(Collected data)
Start of Block

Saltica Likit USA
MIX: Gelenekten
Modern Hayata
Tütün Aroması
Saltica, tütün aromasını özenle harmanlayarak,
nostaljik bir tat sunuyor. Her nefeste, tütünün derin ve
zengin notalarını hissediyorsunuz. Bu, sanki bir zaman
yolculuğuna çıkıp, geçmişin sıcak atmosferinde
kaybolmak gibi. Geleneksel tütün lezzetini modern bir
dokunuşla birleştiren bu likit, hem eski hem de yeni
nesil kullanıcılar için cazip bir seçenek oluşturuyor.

End of Block

HOW TO COMPLETE THIS TASK:
Can you copy out every line of the entries above, word for word?

RESPONSE TO THE TASK:
Saltica Likit USA
MIX: Gelenekten
Modern Hayata
Tütün Aroması
Saltica, tütün aromasını özenle harmanlayarak,
nostaljik bir tat sunuyor. Her nefeste, tütünün derin ve
zengin notalarını hissediyorsunuz. Bu, sanki bir zaman
yolculuğuna çıkıp, geçmişin sıcak atmosferinde
kaybolmak gibi. Geleneksel tütün lezzetini modern bir
dokunuşla birleştiren bu likit, hem eski hem de yeni
nesil kullanıcılar için cazip bir seçenek oluşturuyor.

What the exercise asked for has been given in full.